She didn't want the acreage. It had a three-car garage on it that was essential to my dad's happiness because his hobby was fixing up wrecks. 

But the ironic thing is she got the acreage and lived on it when she did divorce, and he had to move. I didn't ask how that came about, but I'm sure it was about what assets there were. She did sell it just a few years after divorce and moved to a smaller town tract home where she had siblings.

She was happier after divorce. He ramped up the partying and became an extreme alcoholic with dementia.


----------



## TinyTbone (6 mo ago)

frenchpaddy said:


> If you were married , and for some reason things were not working out would you expect that person to stay with you for ever ,
> 
> just how far are you willing to go to stay married ?
> and how far do you expect your partner to go?
> ...


Ok, so for my wife and I both, the basic Tennant of till death do you part holds true. If there is a way to make us work, we will. After 38 years together and about a 4 month courtship, we both see the ups and downs of a life together. We are not the same people at the alter. We have grown up, had many experiences in life, had a child and matured.

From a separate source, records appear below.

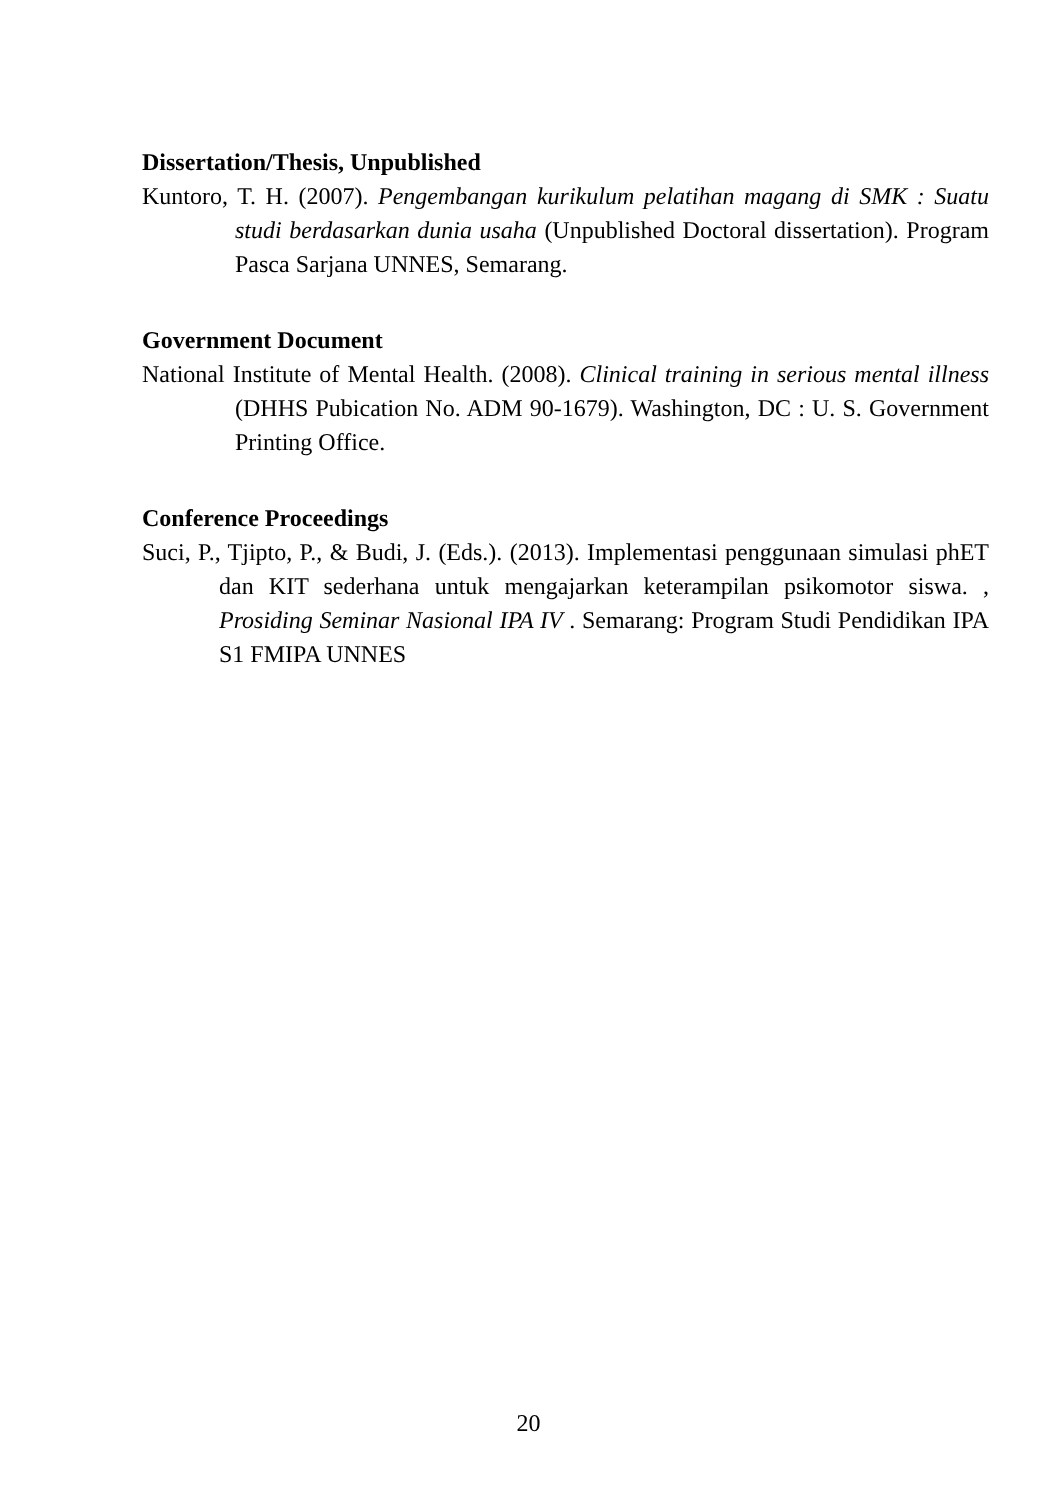Dissertation/Thesis, Unpublished
Kuntoro, T. H. (2007). Pengembangan kurikulum pelatihan magang di SMK : Suatu studi berdasarkan dunia usaha (Unpublished Doctoral dissertation). Program Pasca Sarjana UNNES, Semarang.
Government Document
National Institute of Mental Health. (2008). Clinical training in serious mental illness (DHHS Pubication No. ADM 90-1679). Washington, DC : U. S. Government Printing Office.
Conference Proceedings
Suci, P., Tjipto, P., & Budi, J. (Eds.). (2013). Implementasi penggunaan simulasi phET dan KIT sederhana untuk mengajarkan keterampilan psikomotor siswa. , Prosiding Seminar Nasional IPA IV . Semarang: Program Studi Pendidikan IPA S1 FMIPA UNNES
20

Silver now adorns our hair and we are starting to get wrinkles. Yet when I hold her, I see that young lady looking into my eyes as we said our vows. Saw the hopes, the happiness, the fears and worry of what the future holds.
More now than ever, she is SO worth fighting for, WE are so fighting for! She supported me through 16 and one half years of a Navy career. Dealt with so many long months alone and separated. Kept our lives going while mine went on hold. She did honor to our country and me. She has had to deal with a husband so plagued mentally by untreated ADHD that I fit the description of Dr Jekyll and Mr Hyde. She sacrificed for us, she sacrificed her body to give me the most precious gift...a daughter! We have both made our mistakes in life and in love, yet here we are healing, learning and loving more than ever. We found one another again after so many different paths through life. She is my wife, friend, confidant, mother of our child and yes, my lover! SHE is so worth fighting for and I will continue the good fight till I die or she leaves!
Let no man put asunder what God has joined this day, 03 August, the year of our Lord, 1984.


----------



## oldshirt (Apr 1, 2017)

I haven't read any of the replies and to be honest, I did not even finish reading the OP. 

But to address the title and the first few sentences of the OP in regards to staying together forever. 

IMHO the concept of "Till Death Do Us Part" and the steadfast determinism of marriage for life and damn the torpedos, has caused more pain and more suffering and misery and even outright abuse and violence and in some cases even murder, than almost any other concept in regards to relationships. 

In what other realm of human existence other than maybe slavery or prison, is it ok for people to feel forced to exist in misery and abuse without means of extricating themselves from such? People are even allowed to separate from the military before the end of their enlistment if they are willing to go through all the paperwork. 

Now I get it, people don't like getting dumped. People don't like going through divorce and separating assets and property and having access to their children on a mandated schedule. 

But to live with abject misery and despair because you exchanged rings in a church 10, 20 years prior is nuts. 

Why would someone want someone else to be with them if they did not like them and did not want to be there???

Let me ask that question again only this time really think about the answer. What circumstances would someone want someone to stay with them if that person did not like them and did not want to be with them?? Could it be because that person wants to use, exploit, manipulate and abuse them??? 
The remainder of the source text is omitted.